State Key Laboratory of Natural and Biomimetic Drugs, Department of Pharmacology, School of Basic Medical Sciences, Peking University and Beijing Key Laboratory of Tumor Systems Biology, Peking University, Beijing, China.
PLoS One. 2013 Jun 25;8(6):e67142. doi: 10.1371/journal.pone.0067142. Print 2013.
Ulcerative colitis (UC) was the most frequently diagnosed inflammatory bowel disease (IBD) and closely linked to colorectal carcinogenesis. By far, the underlying mechanisms associated with the disease are still unclear. With the increasing accumulation of microarray gene expression profiles, it is profitable to gain a systematic perspective based on gene regulatory networks to better elucidate the roles of genes associated with disorders. However, a major challenge for microarray data analysis is the integration of multiple-studies generated by different groups.

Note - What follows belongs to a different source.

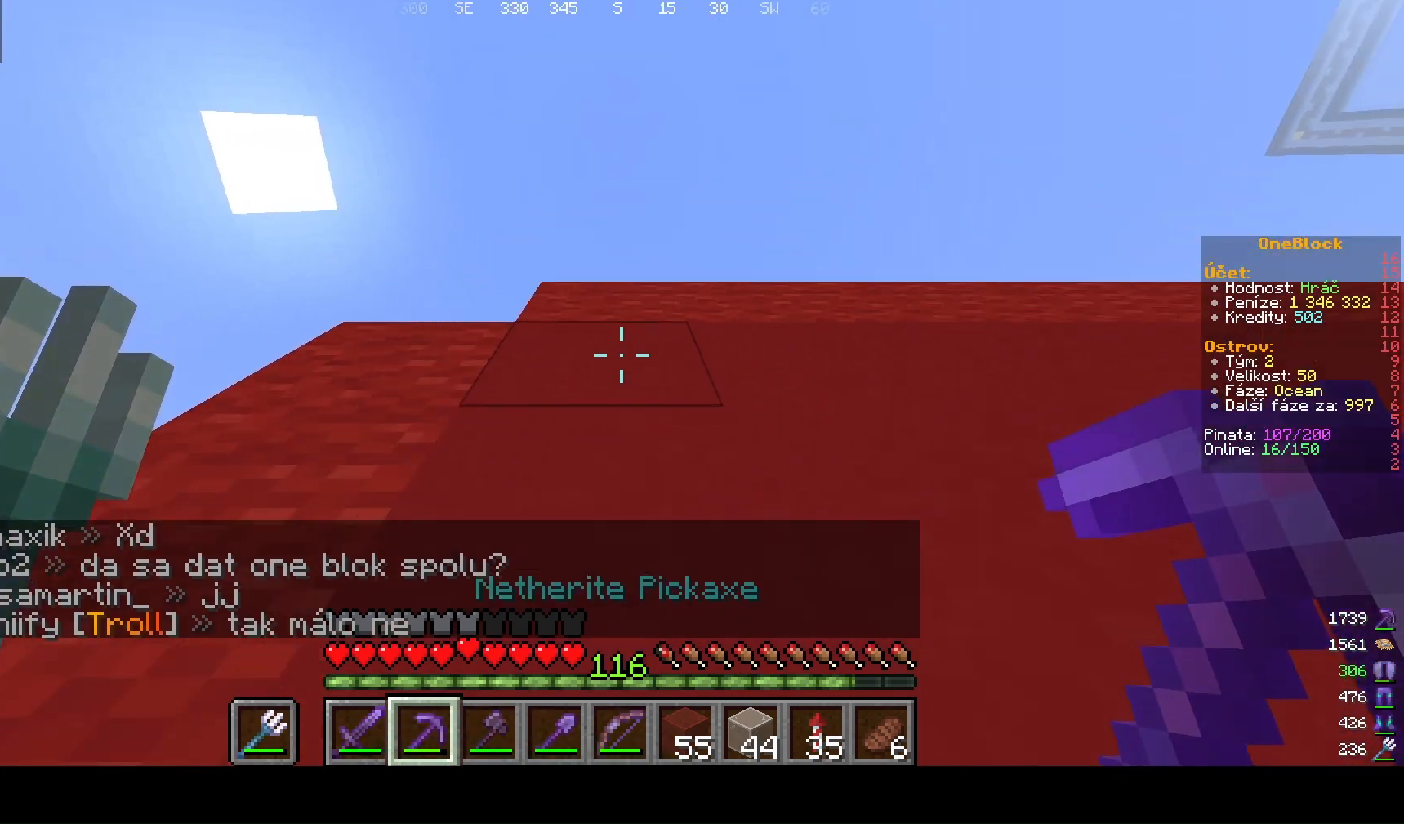
{"keys": [], "mouse": [], "events": [[167, "w", "up"]]}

METHODOLOGY/PRINCIPAL FINDINGS: In this study, firstly, we modeled a signaling regulatory network associated with colorectal cancer (CRC) initiation via integration of cross-study microarray expression data sets using Empirical Bayes (EB) algorithm. Secondly, a manually curated human cancer signaling map was established via comprehensive retrieval of the publicly available repositories. Finally, the co-differently-expressed genes were manually curated to portray the layered signaling regulatory networks.

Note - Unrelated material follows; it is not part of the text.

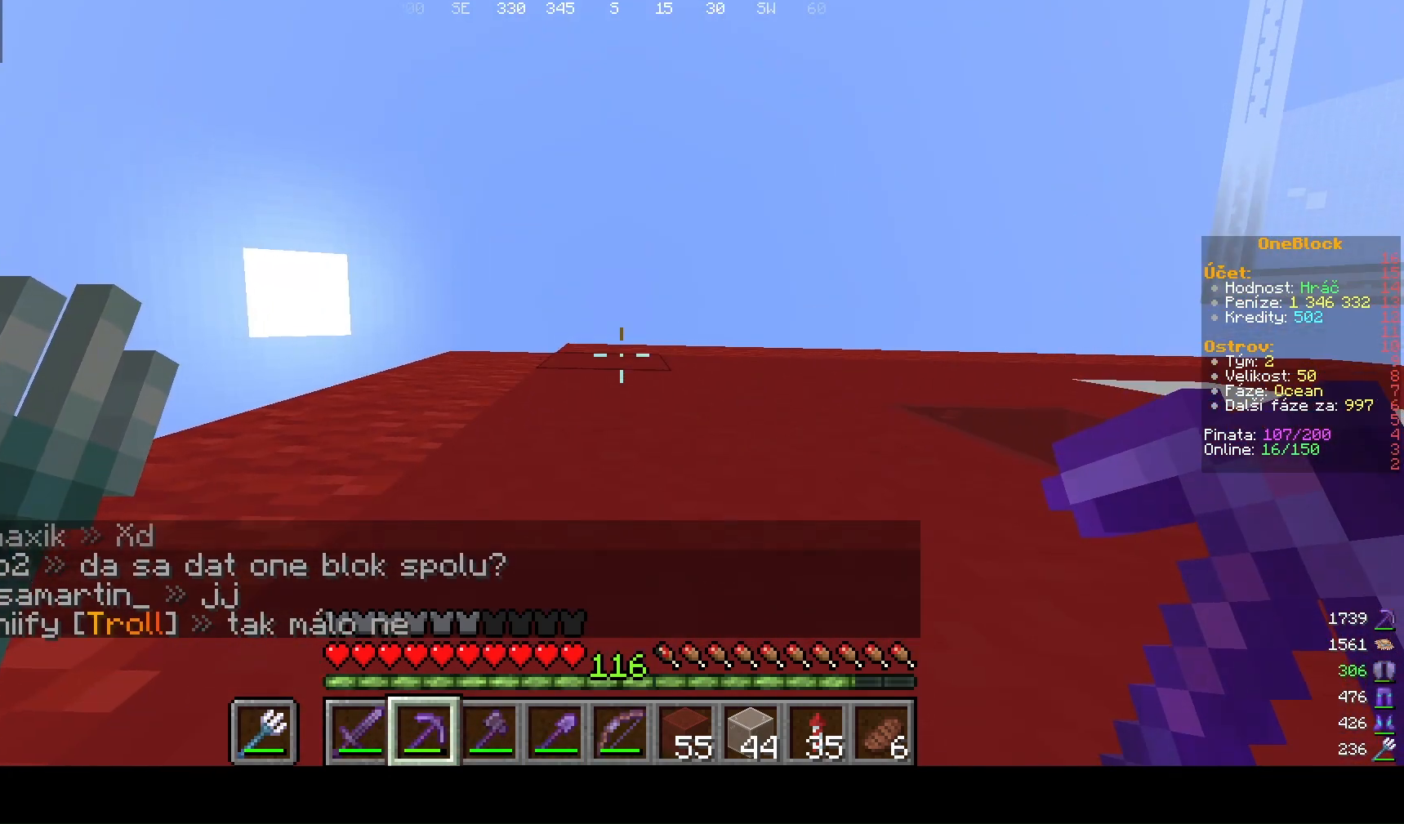
{"keys": [], "mouse": [], "events": [[267, "w", "down"], [467, "w", "up"]]}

Overall, the remodeled signaling regulatory networks were separated into four major layers including extracellular, membrane, cytoplasm and nucleus, which led to the identification of five core biological processes and four signaling pathways associated with colorectal carcinogenesis. As a result, our biological interpretation highlighted the importance of EGF/EGFR signaling pathway, EPO signaling pathway, T cell signal transduction and members of the BCR signaling pathway, which were responsible for the malignant transition of CRC from the benign UC to the aggressive one.

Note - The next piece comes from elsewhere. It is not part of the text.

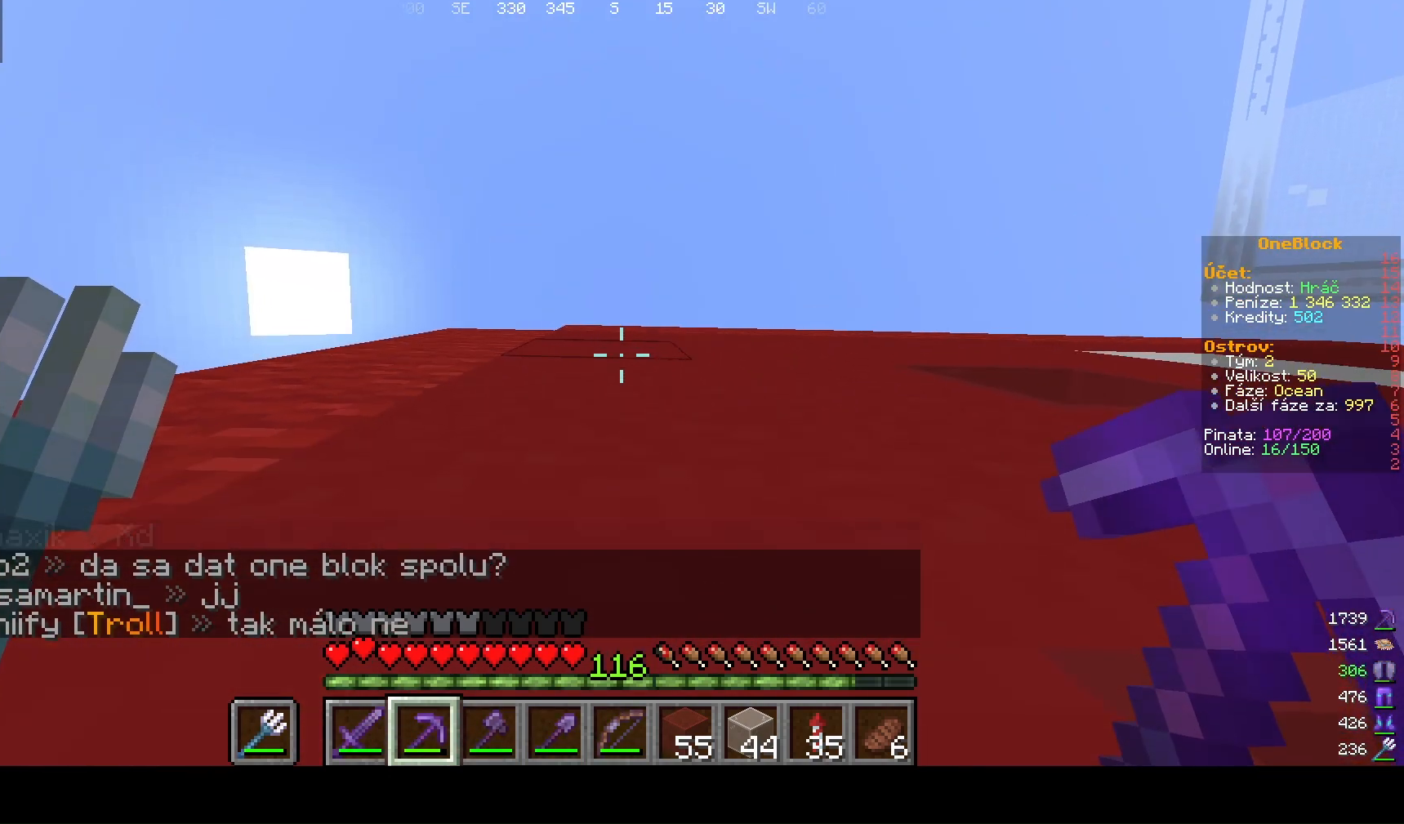
{"keys": [], "mouse": [], "events": []}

The present study illustrated a standardized normalization approach for cross-study microarray expression data sets. Our model for signaling networks construction was based on the experimentally-supported interaction and microarray co-expression modeling. Pathway-based signaling regulatory networks analysis sketched a directive insight into colorectal carcinogenesis, which was of significant importance to monitor disease progression and improve therapeutic interventions.
溃疡性结肠炎(UC)是最常见的炎症性肠病(IBD)诊断,与结直肠癌的发生密切相关。到目前为止,与该疾病相关的潜在机制仍不清楚。随着基因表达谱微阵列的积累,基于基因调控网络获得系统的观点来更好地阐明与疾病相关的基因的作用是有利的。然而,微阵列数据分析的一个主要挑战是整合由不同组生成的多个研究。
方法/主要发现:在这项研究中,首先,我们通过使用经验贝叶斯(EB)算法整合跨研究微阵列表达数据集,对与结直肠癌(CRC)起始相关的信号转导网络进行建模。其次,通过全面检索公开可用的存储库,建立了人工 curated 的人类癌症信号图。最后,对差异表达基因进行了人工整理,以描绘分层信号转导网络。
总的来说,重构的信号转导网络分为四个主要层,包括细胞外、膜、细胞质和细胞核,这导致确定了与结直肠发生相关的五个核心生物学过程和四个信号通路。结果,我们的生物学解释强调了 EGF/EGFR 信号通路、EPO 信号通路、T 细胞信号转导和 BCR 信号通路成员的重要性,这些通路负责 CRC 从良性 UC 向侵袭性转变的恶性转化。
本研究说明了一种标准化的跨研究微阵列表达数据集归一化方法。我们的信号网络构建模型是基于实验支持的相互作用和微阵列共表达建模。基于途径的信号转导网络分析描绘了结直肠发生的直接见解,这对于监测疾病进展和改善治疗干预非常重要。